Water pollution is a major global concern which requires ongoing evaluation and revision of water resource policy at all levels (international down to individual aquifers and wells). It has been suggested that it is the leading cause of deaths and diseases worldwide. According to a recent national report on water quality in the United States, 45% of assessed stream miles, 47% of assessed lake acres, and 32% of assessed bay and estuarine square miles were classified as polluted [18]. Molecular imprinting technology has the ability to remove Highly Toxic Organic Pollutants (HTOPs) from polluted water bodies. As a result of various human activities, organic compounds enter lakes, rivers, oceans and groundwater causing contamination of water and endangering the environment in which we live. United States Environmental Protection Agency (USEPA) has listed different chemicals found in water as priority chemicals on the basis of criteria such as toxicity, carcinogenicity, degradability etc [19]. The use of MIPs for treating waste water has two major limitations [20]: (i) MIPs are not compatible with aqueous media and (ii) some targets are difficult to be used as templates.

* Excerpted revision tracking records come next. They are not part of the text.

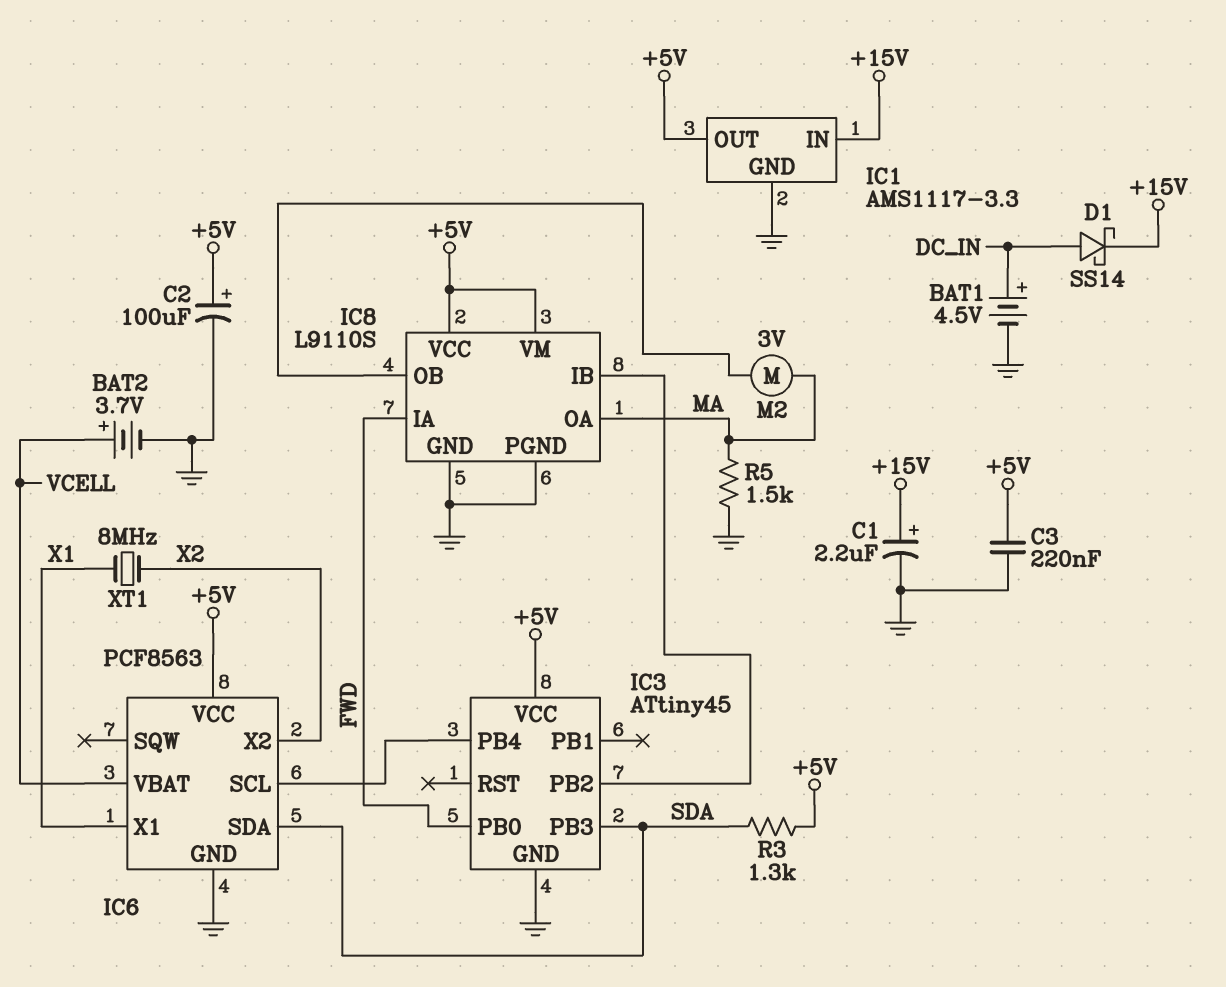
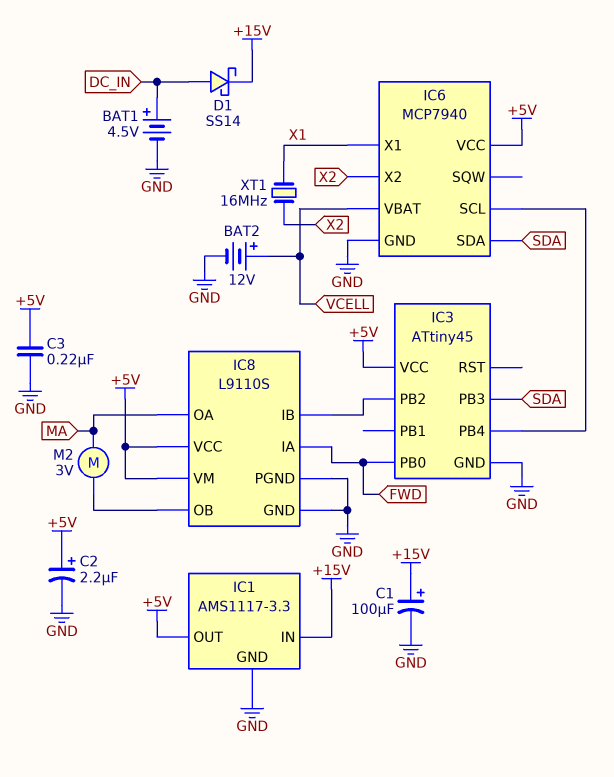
BAT2: 3.7V (plus VCELL, minus GND) -> 12V (plus VCELL, minus GND)
C1: 2.2uF (plus +15V, minus GND) -> 100uF (plus +15V, minus GND)
C2: 100uF (plus +5V, minus GND) -> 2.2uF (plus +5V, minus GND)
IC6: PCF8563 -> MCP7940
R3: 1.3k (+5V, SDA) -> none
R5: 1.5k (GND, MA) -> none
XT1: 8MHz (X1, X2) -> 16MHz (X1, X2)

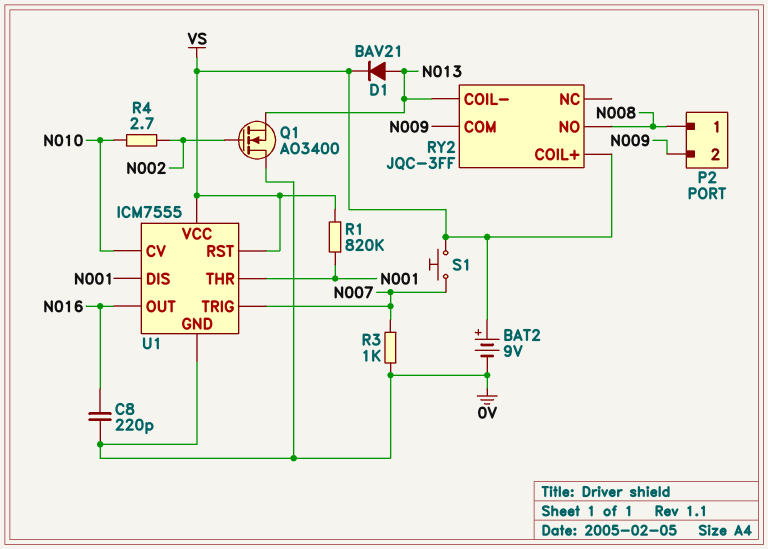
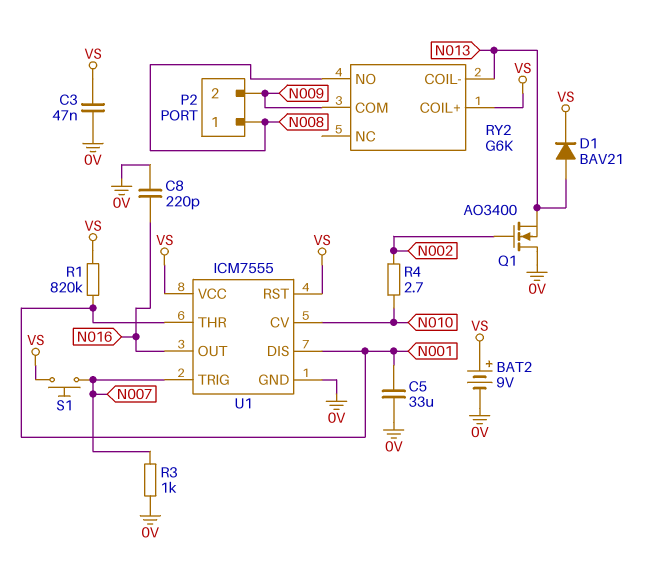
C3: none -> 47nF (0V, VS)
C5: none -> 33uF (0V, N001)
RY2: JQC-3FF -> G6K

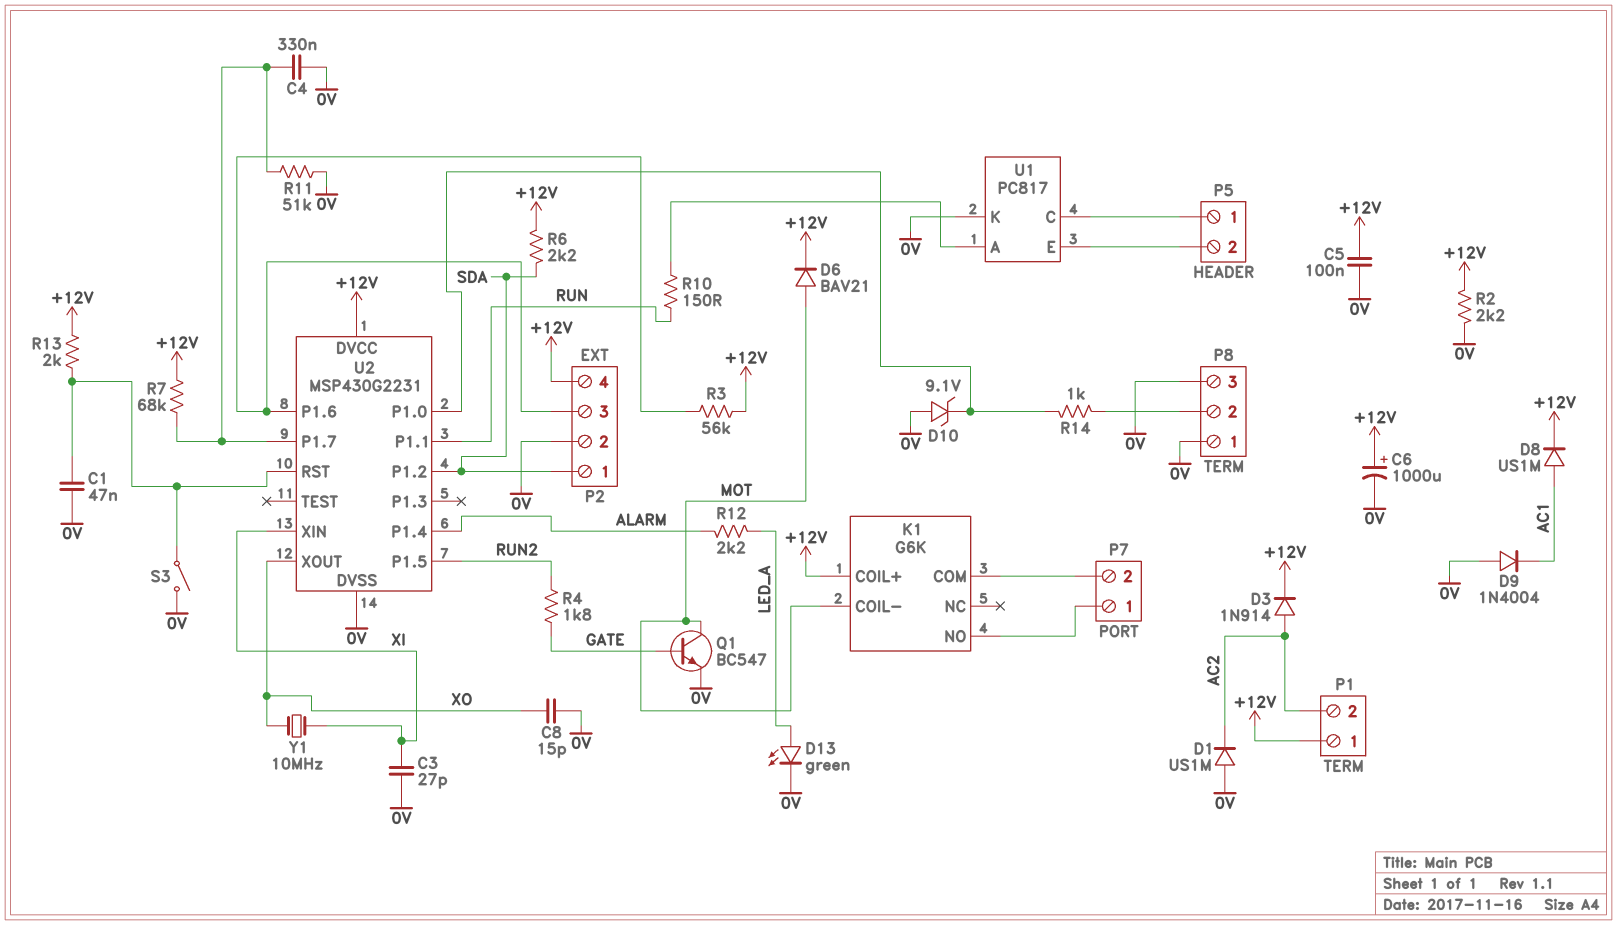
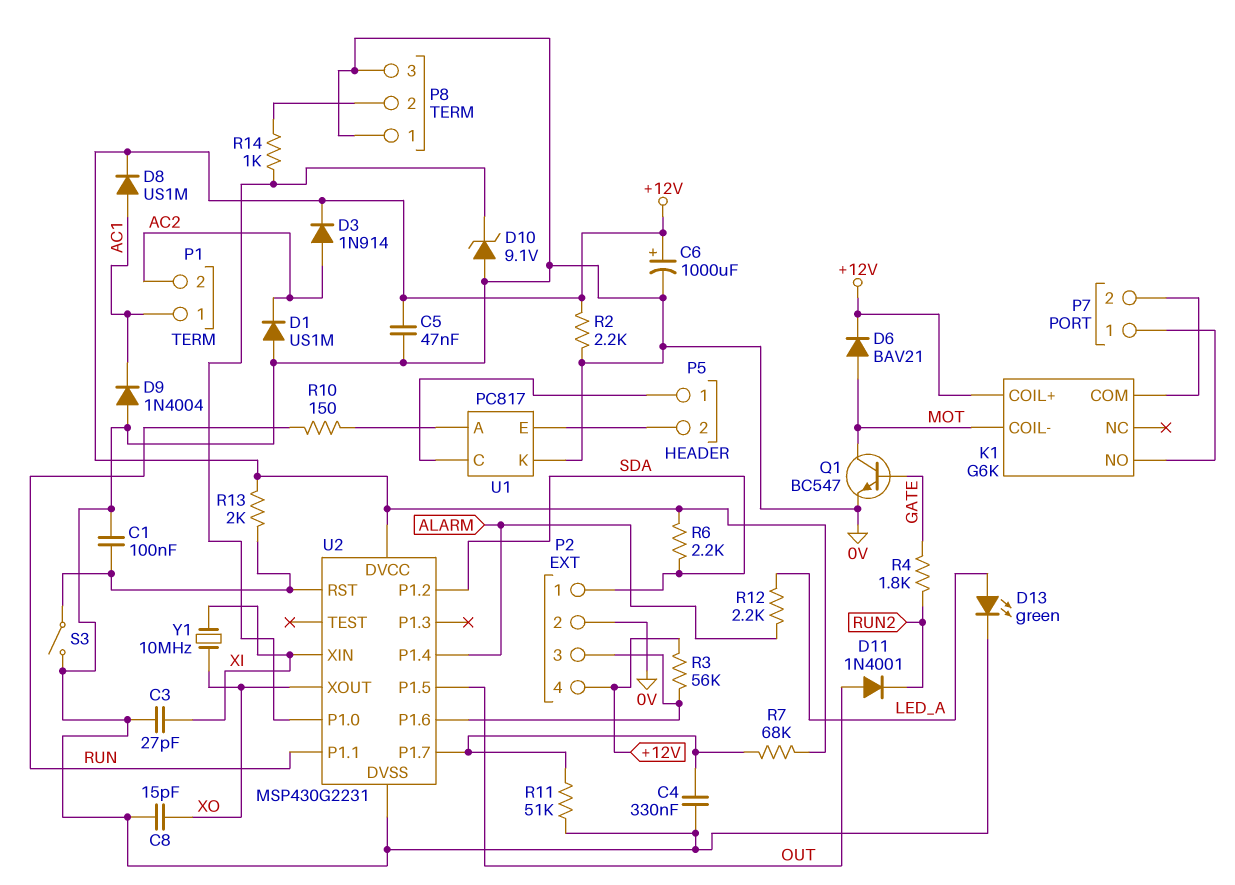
C1: 47nF (0V, U2/RST) -> 100nF (0V, U2/RST)
C5: 100nF (+12V, 0V) -> 47nF (+12V, 0V)
D11: none -> diode 1N4001 (A OUT, K RUN2)
P1 pin 1: +12V -> AC1
U2 pin P1.5: RUN2 -> OUT

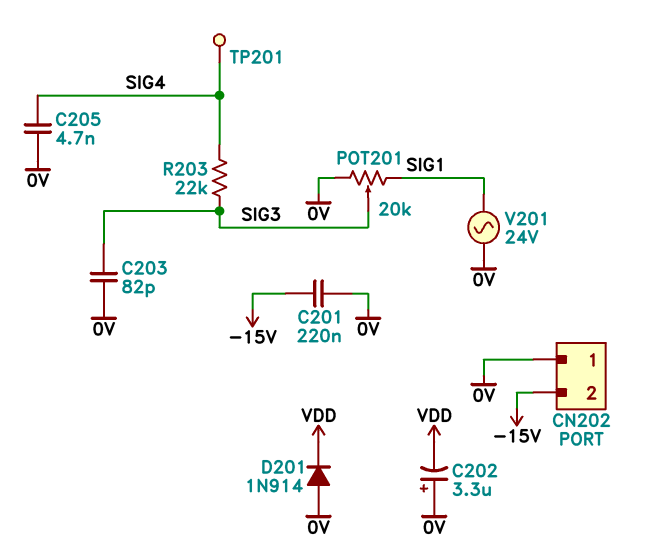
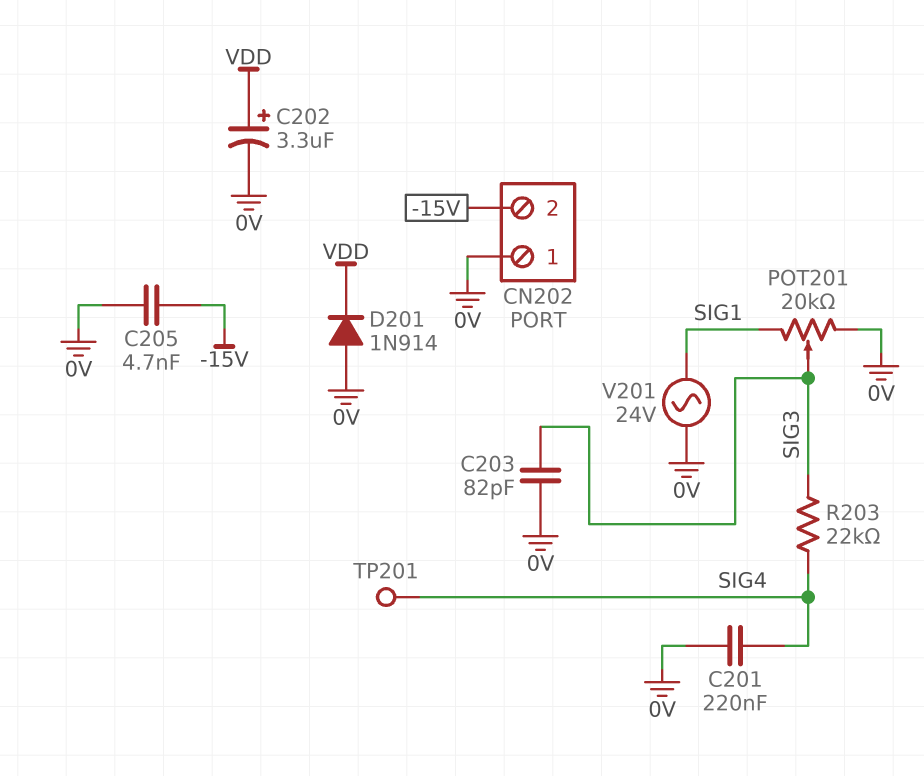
C201: 220nF (-15V, 0V) -> 220nF (0V, SIG4)
C202: 3.3uF (plus 0V, minus VDD) -> 3.3uF (plus VDD, minus 0V)
C205: 4.7nF (0V, SIG4) -> 4.7nF (-15V, 0V)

One of the major drawbacks in the use of MIPs in polluted water is that they exhibit poor molecular recognition in aqueous media. Various solutions have been put forward to solve these problems. The nonspecific adsorption in aqueous media can be reduced by coating a hydrophilic external layer onto MIPs [21] or by using water soluble polymers via an interval immobilization technique [22]. Recently, an interfacial imprinting was developed in Pickering emulsions to generate water-compatible MIPs, where the molecular template was presented on the surface of silica nanoparticles [23]. Use of more hydrophilic monomers to synthesize water compatible MIPs has also been suggested [24]. If suitable systems are developed to mimic the biological recognition process, water mediated molecular recognition should be viable.

The second major issue with MIPs is that some targets are difficult to be used as templates in the imprinting process as they have either very high toxicity or low solubility in the polymerization solution [20]. One of approaches suggested to counter this problem is to use analogues complementary to substructures of the target in which appropriate templates were selected as alternatives to the target substrates, named as structural analogues or pseudo-templates [25]. Another approach known as fragment imprinting technique uses templates possessing hydrogen bondable functional groups that could substitute the real templates in the preparation of MIPs [26]. Fragment imprinting technique is an efficient method to prepare MIPs with specific recognition ability to many water pollutants.

Following challenges exist in the successful use of MIPs for management of waste water: (i) In situ regeneration of MIPs which have fully adsorbed the target pollutants (ii) Synthesis of MIPs which are compatible in water and (iii) Increasing the stability and duration of MIPs in highly reactive environments. Use of advanced oxidation processes (AOPs) should be promoted for treating biologically toxic or non-degradable organic pollutants present in waste water [20]. The integration of available molecular imprinting technology with AOPs (for example MIPs-TiO₂) might be the best approach for removing pollutants from water bodies. A number of significant fundamental challenges regarding the mechanisms underlying the imprinting technique remain to be explored and many opportunities for applications are still to be exploited. I am confident that the journal “Organic chemistry: Current Research” from OMICS Publishing Group will not only act as a platform for addressing some of the above key issues in the use of MIPs in mitigating environmental pollution but also their applications in other areas such as food and drug industries.